Today’s discussion is closely related to yesterday’s post on empty calorie carbs. But there are a couple of important peculiarities about the health impacts of these fatty treats…
What’s so bad about empty calorie fats?
Just like empty calorie carbs, empty calorie fats give your body plenty of fuel, but no nutrients to repair the damages from burning this fuel. In the long run, this causes serious damage to the body – much like an engine that is run without oil changes and other maintenance.
There’s one type of empty calorie fat that is especially hazardous: trans fats. These fats are mostly found in margarine, shortening and vegetable oil – and any food that contains (or is fried in) these ingredients.
Luckily, the authorities are acting to outlaw this dangerous ingredient, but it’s worth checking the labels of fatty foods just to be sure.
After trans fats, saturated fat is the most problematic. Food labels also state the amount of saturated fat in any food, so this information is readily available to you.
Most sources put the safe limit of saturated fat at or slightly below 20 g per day. Go beyond that, and you will increase your risk of heart disease. Cancer is also associated with diets high in saturated fats.

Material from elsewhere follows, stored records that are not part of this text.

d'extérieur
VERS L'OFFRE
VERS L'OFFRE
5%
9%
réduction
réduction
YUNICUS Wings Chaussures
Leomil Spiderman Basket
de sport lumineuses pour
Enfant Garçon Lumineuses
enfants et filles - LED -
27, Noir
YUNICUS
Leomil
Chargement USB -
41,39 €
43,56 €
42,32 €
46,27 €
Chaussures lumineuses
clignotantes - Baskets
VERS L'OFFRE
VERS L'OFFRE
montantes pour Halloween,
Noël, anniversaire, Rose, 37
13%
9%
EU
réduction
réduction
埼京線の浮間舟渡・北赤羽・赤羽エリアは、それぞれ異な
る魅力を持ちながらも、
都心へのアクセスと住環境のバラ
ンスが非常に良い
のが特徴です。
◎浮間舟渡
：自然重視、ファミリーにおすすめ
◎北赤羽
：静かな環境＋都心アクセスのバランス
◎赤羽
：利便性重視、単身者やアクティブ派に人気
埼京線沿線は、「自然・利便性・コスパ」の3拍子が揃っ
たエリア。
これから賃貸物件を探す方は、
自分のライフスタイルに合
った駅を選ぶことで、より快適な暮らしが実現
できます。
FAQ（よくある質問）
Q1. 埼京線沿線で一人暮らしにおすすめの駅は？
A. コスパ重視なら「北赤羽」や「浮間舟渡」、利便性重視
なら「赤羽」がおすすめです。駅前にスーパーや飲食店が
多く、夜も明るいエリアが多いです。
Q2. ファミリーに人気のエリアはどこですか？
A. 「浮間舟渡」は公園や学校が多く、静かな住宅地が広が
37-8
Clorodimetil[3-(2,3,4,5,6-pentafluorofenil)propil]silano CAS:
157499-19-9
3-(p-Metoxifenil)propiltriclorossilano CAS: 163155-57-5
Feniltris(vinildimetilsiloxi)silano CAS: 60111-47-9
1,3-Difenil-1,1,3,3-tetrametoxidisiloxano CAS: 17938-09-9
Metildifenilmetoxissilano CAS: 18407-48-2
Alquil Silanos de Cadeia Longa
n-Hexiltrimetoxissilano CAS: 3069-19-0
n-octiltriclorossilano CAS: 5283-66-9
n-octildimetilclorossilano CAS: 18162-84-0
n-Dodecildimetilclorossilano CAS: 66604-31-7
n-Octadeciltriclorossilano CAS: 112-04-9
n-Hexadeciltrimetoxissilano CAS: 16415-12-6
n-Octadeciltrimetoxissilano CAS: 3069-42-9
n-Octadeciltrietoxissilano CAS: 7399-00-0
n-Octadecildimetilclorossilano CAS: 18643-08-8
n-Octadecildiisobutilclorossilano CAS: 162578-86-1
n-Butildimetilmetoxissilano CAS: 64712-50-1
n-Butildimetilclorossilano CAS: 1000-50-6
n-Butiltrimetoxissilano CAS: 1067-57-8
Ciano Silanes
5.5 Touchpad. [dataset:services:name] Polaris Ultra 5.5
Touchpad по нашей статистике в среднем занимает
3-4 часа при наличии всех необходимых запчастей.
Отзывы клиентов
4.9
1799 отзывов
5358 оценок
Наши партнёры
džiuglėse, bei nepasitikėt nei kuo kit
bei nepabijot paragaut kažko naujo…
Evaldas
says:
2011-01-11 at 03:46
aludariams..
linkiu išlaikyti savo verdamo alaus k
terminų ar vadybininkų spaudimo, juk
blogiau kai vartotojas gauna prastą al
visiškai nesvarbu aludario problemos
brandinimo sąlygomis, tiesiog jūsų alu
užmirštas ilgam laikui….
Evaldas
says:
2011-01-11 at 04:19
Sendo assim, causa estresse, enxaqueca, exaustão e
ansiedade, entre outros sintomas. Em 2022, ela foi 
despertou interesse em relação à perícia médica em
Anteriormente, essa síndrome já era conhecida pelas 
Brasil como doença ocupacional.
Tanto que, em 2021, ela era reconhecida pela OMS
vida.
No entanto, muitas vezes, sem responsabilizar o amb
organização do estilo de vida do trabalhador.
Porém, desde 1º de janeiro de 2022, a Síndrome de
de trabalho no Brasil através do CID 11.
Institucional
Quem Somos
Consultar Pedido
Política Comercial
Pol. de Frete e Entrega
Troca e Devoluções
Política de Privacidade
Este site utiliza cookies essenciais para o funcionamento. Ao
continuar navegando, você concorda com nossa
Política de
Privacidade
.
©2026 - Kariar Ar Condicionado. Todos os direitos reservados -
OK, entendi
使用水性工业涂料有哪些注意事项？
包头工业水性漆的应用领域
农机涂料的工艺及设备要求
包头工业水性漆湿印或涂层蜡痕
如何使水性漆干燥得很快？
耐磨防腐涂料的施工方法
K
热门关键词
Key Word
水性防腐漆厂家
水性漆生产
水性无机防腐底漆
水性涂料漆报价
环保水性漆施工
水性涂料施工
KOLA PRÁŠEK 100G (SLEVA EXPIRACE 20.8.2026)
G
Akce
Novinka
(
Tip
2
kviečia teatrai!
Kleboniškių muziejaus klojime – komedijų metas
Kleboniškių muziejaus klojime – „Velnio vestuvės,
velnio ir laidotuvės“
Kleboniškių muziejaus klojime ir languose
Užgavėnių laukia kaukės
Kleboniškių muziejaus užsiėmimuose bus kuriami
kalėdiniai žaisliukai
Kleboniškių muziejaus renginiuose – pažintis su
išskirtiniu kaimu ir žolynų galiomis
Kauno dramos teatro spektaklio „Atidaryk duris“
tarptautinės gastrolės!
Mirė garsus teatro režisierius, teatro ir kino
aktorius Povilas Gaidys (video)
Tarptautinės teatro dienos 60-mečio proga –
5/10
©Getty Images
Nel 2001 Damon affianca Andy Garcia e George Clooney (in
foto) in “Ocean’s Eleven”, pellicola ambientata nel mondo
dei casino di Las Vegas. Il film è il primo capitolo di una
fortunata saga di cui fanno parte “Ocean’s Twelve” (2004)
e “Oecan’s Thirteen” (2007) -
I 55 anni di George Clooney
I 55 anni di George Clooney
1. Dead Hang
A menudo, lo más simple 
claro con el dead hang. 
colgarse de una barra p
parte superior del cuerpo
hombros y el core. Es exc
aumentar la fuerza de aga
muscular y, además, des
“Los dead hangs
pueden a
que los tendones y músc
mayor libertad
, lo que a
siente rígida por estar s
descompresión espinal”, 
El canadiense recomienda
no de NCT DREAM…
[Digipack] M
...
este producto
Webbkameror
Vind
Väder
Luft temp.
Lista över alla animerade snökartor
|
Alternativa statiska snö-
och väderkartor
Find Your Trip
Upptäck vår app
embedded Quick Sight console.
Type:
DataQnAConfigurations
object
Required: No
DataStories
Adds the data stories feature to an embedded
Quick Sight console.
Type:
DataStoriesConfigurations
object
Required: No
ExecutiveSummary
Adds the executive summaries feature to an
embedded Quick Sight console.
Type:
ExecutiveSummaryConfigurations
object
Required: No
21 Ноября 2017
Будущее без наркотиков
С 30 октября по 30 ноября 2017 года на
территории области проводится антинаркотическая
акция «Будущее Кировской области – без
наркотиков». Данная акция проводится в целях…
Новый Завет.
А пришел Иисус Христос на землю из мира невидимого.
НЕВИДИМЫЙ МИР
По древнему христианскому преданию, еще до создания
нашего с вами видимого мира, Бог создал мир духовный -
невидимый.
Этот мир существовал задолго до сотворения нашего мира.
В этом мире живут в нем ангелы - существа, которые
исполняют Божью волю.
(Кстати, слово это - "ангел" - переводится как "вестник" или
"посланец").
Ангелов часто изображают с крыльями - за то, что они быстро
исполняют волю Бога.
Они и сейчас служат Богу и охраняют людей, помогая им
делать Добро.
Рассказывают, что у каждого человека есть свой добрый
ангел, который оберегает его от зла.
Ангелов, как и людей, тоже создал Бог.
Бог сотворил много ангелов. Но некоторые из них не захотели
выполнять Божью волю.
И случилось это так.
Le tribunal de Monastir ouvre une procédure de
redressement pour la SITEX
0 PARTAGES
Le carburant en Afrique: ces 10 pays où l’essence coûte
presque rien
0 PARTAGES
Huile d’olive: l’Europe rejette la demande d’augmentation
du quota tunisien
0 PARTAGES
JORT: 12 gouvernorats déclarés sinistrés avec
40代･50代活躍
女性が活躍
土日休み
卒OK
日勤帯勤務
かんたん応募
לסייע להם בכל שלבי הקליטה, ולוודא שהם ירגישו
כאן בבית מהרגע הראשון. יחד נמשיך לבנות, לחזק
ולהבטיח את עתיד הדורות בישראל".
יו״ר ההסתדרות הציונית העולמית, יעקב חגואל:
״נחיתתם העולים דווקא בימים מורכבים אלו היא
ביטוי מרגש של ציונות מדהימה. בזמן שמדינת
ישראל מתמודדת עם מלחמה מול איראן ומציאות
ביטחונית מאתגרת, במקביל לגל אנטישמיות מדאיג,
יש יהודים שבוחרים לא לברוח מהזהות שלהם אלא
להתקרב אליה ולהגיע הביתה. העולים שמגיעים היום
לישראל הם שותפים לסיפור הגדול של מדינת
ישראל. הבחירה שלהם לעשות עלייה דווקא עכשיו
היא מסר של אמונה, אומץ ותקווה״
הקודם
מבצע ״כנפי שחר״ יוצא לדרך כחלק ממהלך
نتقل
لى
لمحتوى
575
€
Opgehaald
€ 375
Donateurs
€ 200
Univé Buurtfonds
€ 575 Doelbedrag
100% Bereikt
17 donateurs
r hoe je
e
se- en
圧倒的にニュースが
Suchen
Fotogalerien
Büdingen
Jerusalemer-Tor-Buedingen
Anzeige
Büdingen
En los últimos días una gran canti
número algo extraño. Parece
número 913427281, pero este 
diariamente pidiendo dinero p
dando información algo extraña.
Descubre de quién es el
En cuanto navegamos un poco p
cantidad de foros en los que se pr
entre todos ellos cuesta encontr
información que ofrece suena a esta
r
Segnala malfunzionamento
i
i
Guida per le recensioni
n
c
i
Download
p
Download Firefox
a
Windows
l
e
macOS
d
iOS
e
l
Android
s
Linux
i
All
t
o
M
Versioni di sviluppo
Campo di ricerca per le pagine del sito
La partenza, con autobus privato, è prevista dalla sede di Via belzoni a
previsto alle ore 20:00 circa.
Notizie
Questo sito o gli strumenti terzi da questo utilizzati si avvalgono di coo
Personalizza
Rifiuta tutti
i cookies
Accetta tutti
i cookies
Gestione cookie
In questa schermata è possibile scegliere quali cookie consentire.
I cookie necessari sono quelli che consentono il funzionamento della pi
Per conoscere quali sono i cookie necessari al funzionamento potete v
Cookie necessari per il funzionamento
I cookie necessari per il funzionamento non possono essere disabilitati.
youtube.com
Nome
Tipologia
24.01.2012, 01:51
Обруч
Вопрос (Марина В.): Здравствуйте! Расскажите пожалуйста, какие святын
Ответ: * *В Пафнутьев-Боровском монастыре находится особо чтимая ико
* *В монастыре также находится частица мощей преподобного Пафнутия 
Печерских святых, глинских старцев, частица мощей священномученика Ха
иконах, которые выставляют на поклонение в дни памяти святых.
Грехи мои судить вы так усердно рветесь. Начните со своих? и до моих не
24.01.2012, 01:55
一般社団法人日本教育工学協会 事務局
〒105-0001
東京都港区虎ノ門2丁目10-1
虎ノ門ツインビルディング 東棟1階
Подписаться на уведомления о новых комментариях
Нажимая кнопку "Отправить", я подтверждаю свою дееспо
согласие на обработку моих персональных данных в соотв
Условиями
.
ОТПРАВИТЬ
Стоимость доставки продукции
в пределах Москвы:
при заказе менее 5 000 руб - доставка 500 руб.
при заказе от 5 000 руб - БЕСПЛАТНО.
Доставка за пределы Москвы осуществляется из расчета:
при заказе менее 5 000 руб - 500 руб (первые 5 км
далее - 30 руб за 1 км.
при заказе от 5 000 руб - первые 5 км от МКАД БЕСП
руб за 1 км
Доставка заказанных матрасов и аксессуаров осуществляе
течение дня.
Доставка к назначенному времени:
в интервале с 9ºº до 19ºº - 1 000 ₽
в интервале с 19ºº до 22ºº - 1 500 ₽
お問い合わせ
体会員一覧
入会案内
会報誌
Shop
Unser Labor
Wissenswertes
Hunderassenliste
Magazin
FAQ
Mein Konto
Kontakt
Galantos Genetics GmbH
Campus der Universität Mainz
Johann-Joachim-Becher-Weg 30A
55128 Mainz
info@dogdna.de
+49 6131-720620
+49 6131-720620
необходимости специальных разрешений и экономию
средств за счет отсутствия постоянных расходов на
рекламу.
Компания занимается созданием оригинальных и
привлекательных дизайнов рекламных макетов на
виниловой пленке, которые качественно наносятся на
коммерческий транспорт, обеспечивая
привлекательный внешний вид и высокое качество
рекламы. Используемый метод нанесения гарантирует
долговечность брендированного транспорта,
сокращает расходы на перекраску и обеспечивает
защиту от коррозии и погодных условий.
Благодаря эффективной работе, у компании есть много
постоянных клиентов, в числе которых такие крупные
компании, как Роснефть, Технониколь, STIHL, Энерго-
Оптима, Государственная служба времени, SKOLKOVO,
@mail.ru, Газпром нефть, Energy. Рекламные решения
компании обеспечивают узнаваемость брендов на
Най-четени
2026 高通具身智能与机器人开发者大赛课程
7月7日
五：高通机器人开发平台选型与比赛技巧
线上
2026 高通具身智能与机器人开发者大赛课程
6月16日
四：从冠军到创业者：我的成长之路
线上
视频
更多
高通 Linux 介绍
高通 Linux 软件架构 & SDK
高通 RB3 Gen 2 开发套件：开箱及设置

Other fats (mono and polyunsaturated fats) are generally quite good for you and can represent 30-40% of your calorie intake without problems.
Some examples of empty calorie fats
Any food where the label lists plenty of fat (especially saturated fat) and virtually no nutrients fall in this category. Here are some examples:
- Cake and icing
- Cream and ice cream
- Biscuits and crackers
- Arguably also milk chocolate and bacon
Much like empty calorie carbs, the big problem is that these foods are truly delicious. Therefore, we’ll spend some time later in this chapter to build our defenses against these carefully engineered addictions.
But don’t worry, there won’t be any expectations to never eat any delicious treat ever again 🙂 Like most things in life, we just need a healthy balance.